4 Responses to Our microcephalic science

  1. shopwindows says:

    Dear Jon
    The conundrum, selecting to only receive “non C mRNA” blood, is being tested in a gruesome way as the Kiwis have now taken Will into court “protection”.
    Quite funny, in a sick way, the judge is called Ian Gault, not John Galt.
    Richard

    • Avatar photo Jon Garvey says:

      Yes, I saw that. It’s not the first time that reasonable requests have been taken as pathological, and in this case criminal. But the last time I saw it I didn’t recognise it, being in the profession.

      People rightly or wrongly afraid of MMR vaccine for their kids quite reasonably asked to receive the three vaccines separately, and that was made difficult or impossible for them, though it wouldn’t have hurt anybody to go along with them. But they were rebelling against their betters!

      If I remember, the reason we gave was about the greater risk of multiple vaccines – but since then, of course, they’ve added dozens of new infant vaccines (with aluminium adjuvants) for no very compelling reason, the latest being bivalent COVID boosters, without any suggestion that multiplying jabs is risky.

  2. gregvang3660 says:

    Dear Jon,
    Last Friday I sat on the floor with Maelie. Maelie is blind and both physically and mentally disabled. She loves to listen to classic rock songs from her mother’s playlist. That night we were listening to her other favorite playlist “Little Baby Bum”, a collection of children’s “church friendly” songs. The event was our first “parents’ night out” for families with children who have disabilities. Maelie’s buddy for the evening is in the field of disability and knew that she liked a gentle pat on the chest to the beat of the songs. As I sat there singing “The Lord’s Army” song, I took in a picture that I will never forget. Maelie’s smile.

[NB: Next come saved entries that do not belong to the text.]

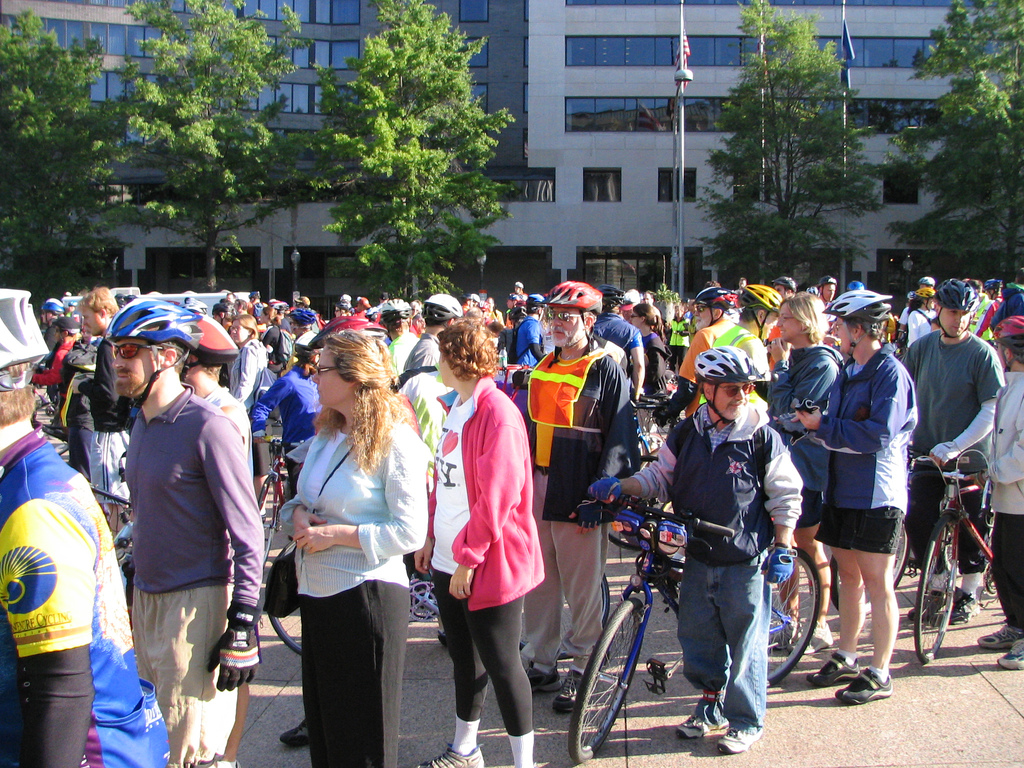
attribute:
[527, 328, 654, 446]
vest — yellow, orange, safety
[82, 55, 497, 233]
trees — tall, green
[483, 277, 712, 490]
helmet — red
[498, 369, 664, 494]
vest — orange, yellow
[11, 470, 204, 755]
vest — blue, yellow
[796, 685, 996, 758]
sidewalk — dark tan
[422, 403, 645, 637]
shirt — pink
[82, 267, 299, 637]
helmet — blue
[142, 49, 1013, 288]
trees — green, tall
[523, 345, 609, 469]
vest — orange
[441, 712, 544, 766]
socks — white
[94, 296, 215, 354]
helmet — blue, silver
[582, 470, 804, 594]
gloves — black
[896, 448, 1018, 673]
bicycle — red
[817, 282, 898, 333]
helmet — black, white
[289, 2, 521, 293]
trees — green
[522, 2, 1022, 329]
building — tall, white, gray, office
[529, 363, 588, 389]
stripe — yellow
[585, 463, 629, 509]
gloves — blue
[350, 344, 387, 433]
hair — long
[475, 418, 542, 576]
coat — pink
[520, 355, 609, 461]
vest — safety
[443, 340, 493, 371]
hair — red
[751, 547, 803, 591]
gloves — blue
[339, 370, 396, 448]
hair — long, blonde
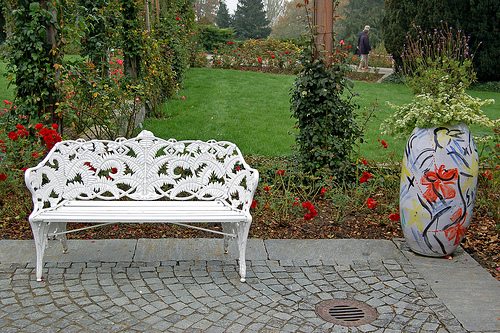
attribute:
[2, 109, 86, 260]
bush — red, rose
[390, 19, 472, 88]
flowers — purple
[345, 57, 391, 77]
walkway — cement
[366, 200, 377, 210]
flowers — red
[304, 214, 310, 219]
flowers — red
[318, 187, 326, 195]
flowers — red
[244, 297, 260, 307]
bricks — gray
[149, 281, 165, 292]
bricks — gray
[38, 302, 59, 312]
bricks — gray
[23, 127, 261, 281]
bench — white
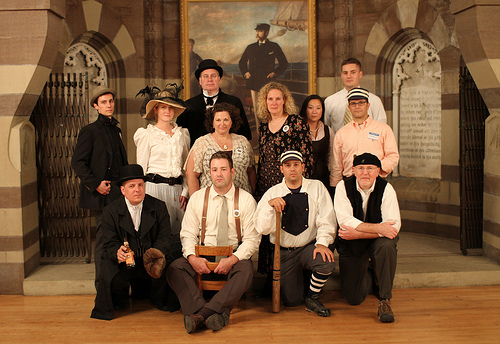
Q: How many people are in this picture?
A: 12.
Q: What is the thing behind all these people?
A: Portrait.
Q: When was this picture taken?
A: During the day.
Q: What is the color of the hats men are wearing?
A: Black.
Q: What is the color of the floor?
A: Brown.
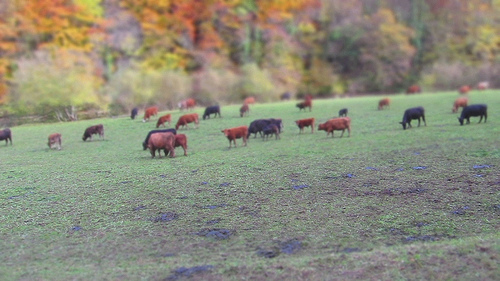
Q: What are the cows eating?
A: Grass.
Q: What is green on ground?
A: Grass.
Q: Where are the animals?
A: Field.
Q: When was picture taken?
A: Daytime.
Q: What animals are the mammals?
A: Cows.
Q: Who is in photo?
A: Cows.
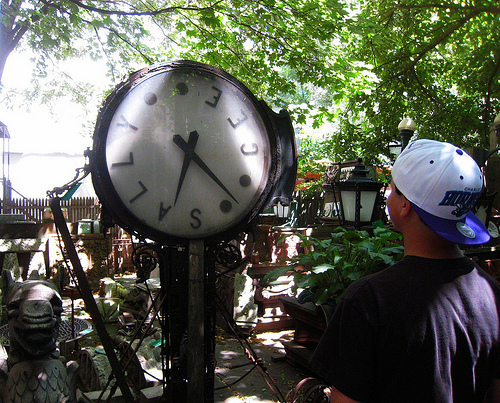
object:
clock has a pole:
[148, 245, 220, 402]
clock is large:
[88, 60, 284, 246]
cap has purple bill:
[416, 210, 491, 248]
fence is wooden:
[111, 226, 136, 278]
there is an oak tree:
[295, 1, 499, 215]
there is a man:
[306, 138, 500, 402]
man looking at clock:
[90, 60, 500, 402]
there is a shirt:
[300, 253, 498, 402]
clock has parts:
[268, 107, 298, 208]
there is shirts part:
[303, 269, 383, 402]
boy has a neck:
[397, 221, 471, 262]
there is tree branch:
[35, 0, 157, 66]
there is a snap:
[0, 0, 498, 402]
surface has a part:
[200, 77, 267, 176]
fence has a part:
[27, 198, 47, 228]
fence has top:
[1, 196, 100, 209]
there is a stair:
[0, 175, 44, 225]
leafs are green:
[316, 105, 331, 116]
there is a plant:
[257, 225, 403, 312]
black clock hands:
[170, 134, 242, 208]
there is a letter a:
[154, 202, 172, 225]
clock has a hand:
[170, 130, 202, 209]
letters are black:
[202, 83, 224, 109]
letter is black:
[203, 86, 221, 109]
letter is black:
[238, 141, 261, 158]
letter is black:
[113, 114, 141, 131]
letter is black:
[187, 207, 204, 231]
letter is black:
[109, 151, 136, 171]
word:
[106, 113, 204, 232]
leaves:
[248, 23, 254, 27]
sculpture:
[0, 278, 80, 402]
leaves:
[440, 116, 452, 123]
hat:
[389, 138, 490, 248]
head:
[384, 139, 485, 236]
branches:
[371, 0, 499, 92]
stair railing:
[0, 178, 43, 226]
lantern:
[335, 159, 382, 233]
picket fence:
[0, 196, 103, 223]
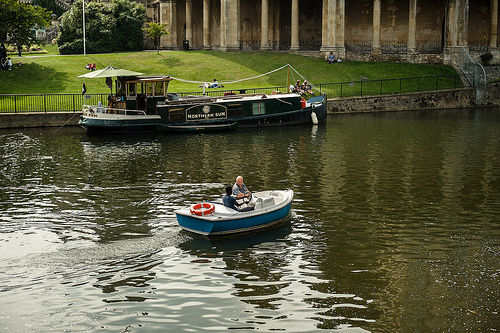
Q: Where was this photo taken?
A: Near the water.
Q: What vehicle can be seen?
A: Boat.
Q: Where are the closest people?
A: In the small boat.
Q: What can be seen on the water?
A: Reflection of sun.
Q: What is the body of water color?
A: Green.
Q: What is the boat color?
A: Aqua blue.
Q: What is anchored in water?
A: Large boat.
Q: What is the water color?
A: Green.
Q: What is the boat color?
A: White and blue.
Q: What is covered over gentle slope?
A: Grass.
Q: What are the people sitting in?
A: A boat.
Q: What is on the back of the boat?
A: Float.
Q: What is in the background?
A: A building.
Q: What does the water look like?
A: Calm and murky.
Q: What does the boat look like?
A: White and blue.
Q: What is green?
A: Grass.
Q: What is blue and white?
A: Boat.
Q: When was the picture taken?
A: Daytime.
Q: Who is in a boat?
A: Two people.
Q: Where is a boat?
A: In the water.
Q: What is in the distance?
A: Trees.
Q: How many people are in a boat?
A: Two.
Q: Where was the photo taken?
A: In a park lake.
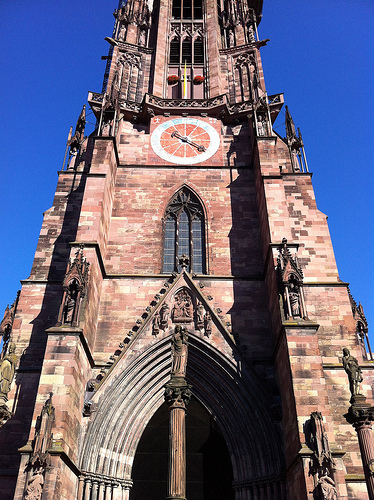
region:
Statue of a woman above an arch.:
[170, 323, 189, 378]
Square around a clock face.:
[149, 116, 224, 166]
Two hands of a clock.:
[172, 129, 207, 152]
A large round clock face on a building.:
[152, 118, 219, 164]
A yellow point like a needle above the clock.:
[182, 59, 187, 98]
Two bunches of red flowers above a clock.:
[165, 74, 205, 84]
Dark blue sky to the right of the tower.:
[258, 2, 372, 348]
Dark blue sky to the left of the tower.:
[1, 1, 118, 301]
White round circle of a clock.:
[150, 114, 220, 166]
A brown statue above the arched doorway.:
[169, 325, 188, 386]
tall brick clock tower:
[4, 2, 371, 498]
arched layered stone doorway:
[74, 322, 287, 498]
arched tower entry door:
[72, 252, 291, 498]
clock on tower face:
[144, 114, 224, 165]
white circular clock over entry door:
[149, 113, 223, 173]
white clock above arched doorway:
[146, 115, 222, 168]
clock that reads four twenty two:
[149, 115, 220, 168]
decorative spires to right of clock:
[281, 103, 314, 173]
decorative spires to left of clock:
[56, 104, 93, 171]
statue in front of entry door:
[164, 323, 195, 384]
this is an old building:
[73, 327, 108, 375]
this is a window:
[160, 260, 177, 279]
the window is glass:
[171, 253, 188, 294]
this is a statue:
[164, 324, 192, 391]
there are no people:
[122, 359, 235, 497]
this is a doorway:
[136, 420, 210, 476]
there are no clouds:
[2, 264, 3, 265]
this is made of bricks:
[260, 342, 313, 411]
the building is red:
[301, 381, 318, 422]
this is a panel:
[147, 274, 189, 315]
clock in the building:
[152, 108, 226, 172]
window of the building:
[154, 183, 214, 277]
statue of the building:
[342, 346, 368, 405]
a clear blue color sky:
[310, 53, 358, 159]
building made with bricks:
[95, 170, 139, 252]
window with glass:
[165, 217, 208, 268]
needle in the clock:
[172, 125, 208, 151]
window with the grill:
[170, 30, 209, 67]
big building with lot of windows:
[90, 22, 298, 482]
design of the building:
[111, 39, 153, 108]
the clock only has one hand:
[147, 111, 229, 168]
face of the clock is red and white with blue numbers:
[151, 115, 220, 167]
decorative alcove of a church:
[101, 252, 272, 498]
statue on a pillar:
[339, 346, 371, 455]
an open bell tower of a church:
[154, 0, 219, 98]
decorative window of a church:
[158, 178, 209, 273]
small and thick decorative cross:
[176, 252, 190, 268]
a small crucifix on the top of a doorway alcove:
[178, 254, 187, 268]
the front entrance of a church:
[5, 46, 372, 457]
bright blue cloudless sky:
[11, 28, 50, 148]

    I am reading your book because I want to understand children born with disabilities as an extension of God’s good earth, created intentionally by God with purpose and glory producing capability. I need a theology of disability to share with parents of children with disabilities who are not coming to church because they have been led to believe that their child is a mistake. You mentioned in your book that we evangelicals have been taught to insert a “but” when thinking about the beauty and goodness of God’s creation. I see the same thing happening when church folk see a person with a disability entering their building. We feel sorry for them and quickly tell them that their special room is down the hall on the left. I am working to change that in my church by seeking ways to change the way the body of Christ sees people, all people, regardless of body type and abilities (not to mention skin color and other things). I am reading your book again because it offers many foundational building blocks that help me with my forming a theology of disability. Thank you! I have asked my wife to buy the book by Traherne and am planning a personal retreat at a nearby Fransiscan monastery center. I think they do a really great job of helping people think rightly about God’s good creation. All to say, I would love to have an email conversation with you and share thoughts and ideas on how your work and research carries over into how we ought to think, God’s way, about image bearers who happen to have a disability.

    Blessings,
    Greg Smith

    • Avatar photo Jon Garvey says:

      Welcome to The Hump, Greg. I’ll reply more fully by private e-mail later, but here I’ll firstly thank you for your appreciation of GGE, and also apologise that it deals only indirectly with the very real issue you raise, which is certainly worthy of exploration.

      My excuse is that the book aimed, deliberately, to separate off “the natural creation” from “the human creation,” in order to show that Adam’s fall did not directly damage the first when it damaged the second. That separation is somewhat artificial, as clearly we interact with the natural realm and are, indeed, part of it. So how they fit together theologically is of huge importance – in fact I address that more directly in my second book, The Generations of Heaven and Earth. I look forward to exploring this with you.